Terms Query

edit

Filters documents that have fields that match any of the provided terms (not analyzed). For example:

GET /_search
{
    "query": {
        "terms" : { "user" : ["kimchy", "elasticsearch"]}
    }
}
Terms lookup mechanism
edit

When it’s needed to specify a terms filter with a lot of terms it can be beneficial to fetch those term values from a document in an index. A concrete example would be to filter tweets tweeted by your followers. Potentially the amount of user ids specified in the terms filter can be a lot. In this scenario it makes sense to use the terms filter’s terms lookup mechanism.

The terms lookup mechanism supports the following options:

index

The index to fetch the term values from.

type

The type to fetch the term values from.

id

The id of the document to fetch the term values from.

path

The field specified as path to fetch the actual values for the terms filter.

routing

A custom routing value to be used when retrieving the external terms doc.

The values for the terms filter will be fetched from a field in a document with the specified id in the specified type and index. Internally a get request is executed to fetch the values from the specified path. At the moment for this feature to work the _source needs to be stored.

Also, consider using an index with a single shard and fully replicated across all nodes if the "reference" terms data is not large. The lookup terms filter will prefer to execute the get request on a local node if possible, reducing the need for networking.

Executing a Terms Query request with a lot of terms can be quite slow, as each additional term demands extra processing and memory. To safeguard against this, the maximum number of terms that can be used in a Terms Query both directly or through lookup has been limited to 65536. This default maximum can be changed for a particular index with the index setting index.max_terms_count.

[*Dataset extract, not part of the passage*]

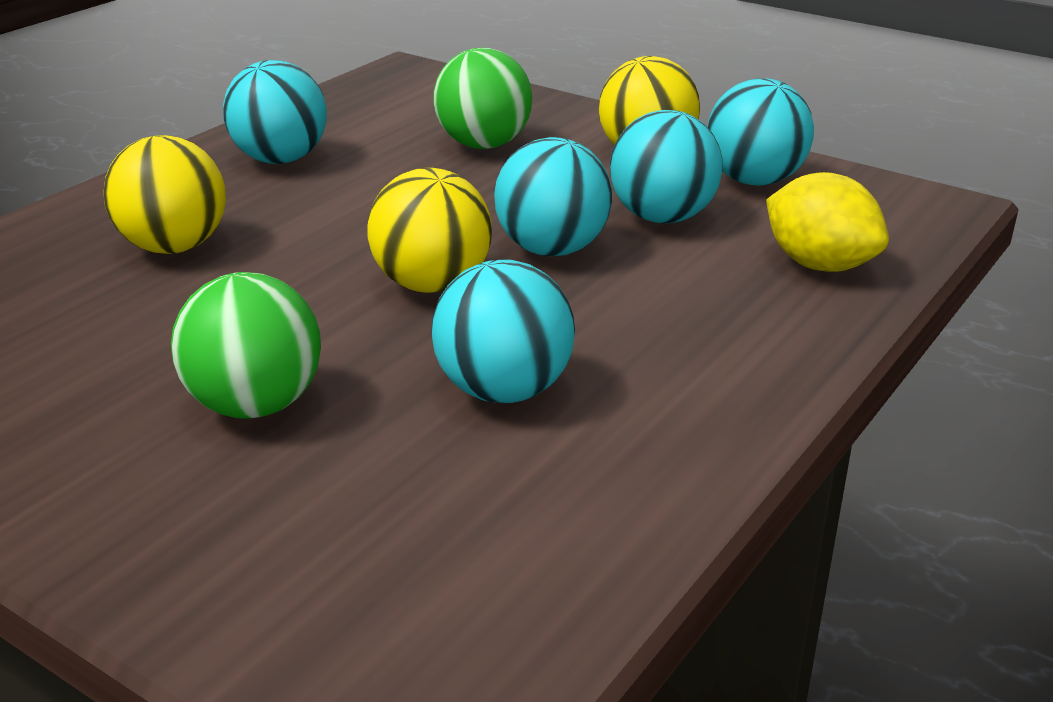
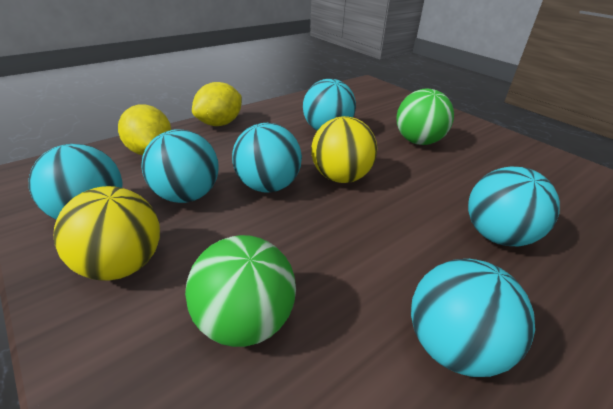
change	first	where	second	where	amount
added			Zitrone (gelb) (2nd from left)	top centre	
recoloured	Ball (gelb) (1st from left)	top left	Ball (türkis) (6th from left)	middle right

Terms lookup twitter example
edit

At first we index the information for user with id 2, specifically, its followers, then index a tweet from user with id 1. Finally we search on all the tweets that match the followers of user 2.

PUT /users/_doc/2
{
    "followers" : ["1", "3"]
}

PUT /tweets/_doc/1
{
    "user" : "1"
}

GET /tweets/_search
{
    "query" : {
        "terms" : {
            "user" : {
                "index" : "users",
                "type" : "_doc",
                "id" : "2",
                "path" : "followers"
            }
        }
    }
}

The structure of the external terms document can also include an array of inner objects, for example:

PUT /users/_doc/2
{
 "followers" : [
   {
     "id" : "1"
   },
   {
     "id" : "2"
   }
 ]
}

In which case, the lookup path will be followers.id.